**INPUT MATERIAL:**

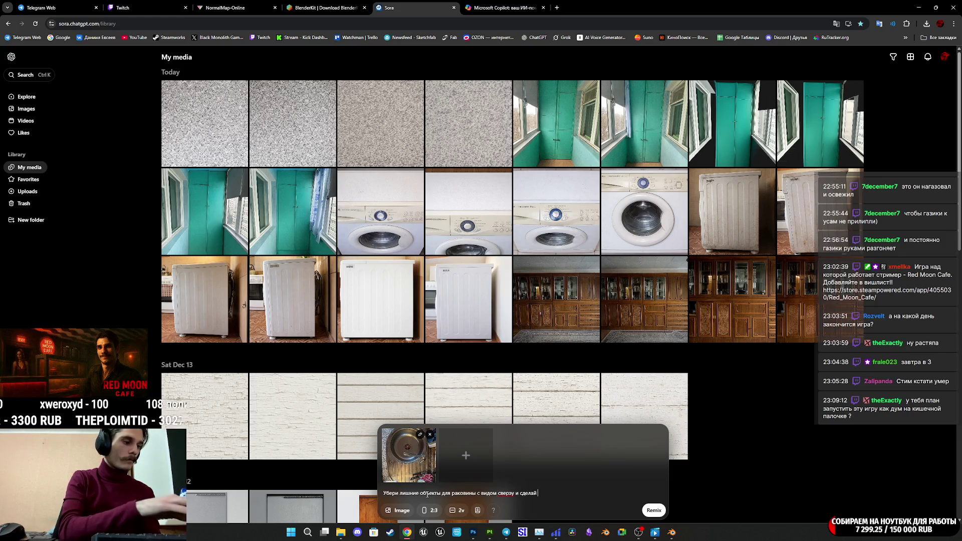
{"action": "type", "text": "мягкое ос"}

* * *

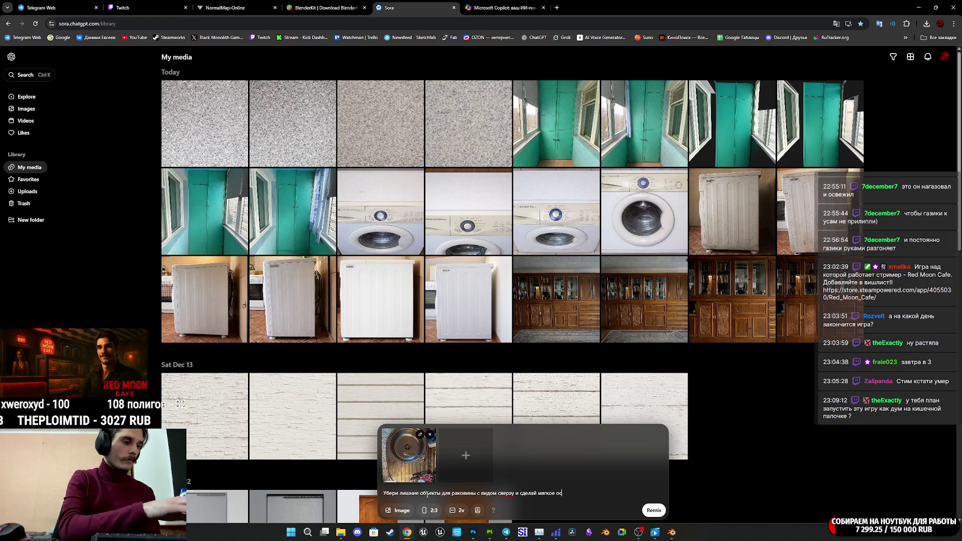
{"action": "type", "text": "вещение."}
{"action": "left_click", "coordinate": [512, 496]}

**TASK ITEM:** For every line in the data above that has the string "text", return that line.

**TASK OUTPUT:**
{"action": "type", "text": "мягкое ос"}
{"action": "type", "text": "вещение."}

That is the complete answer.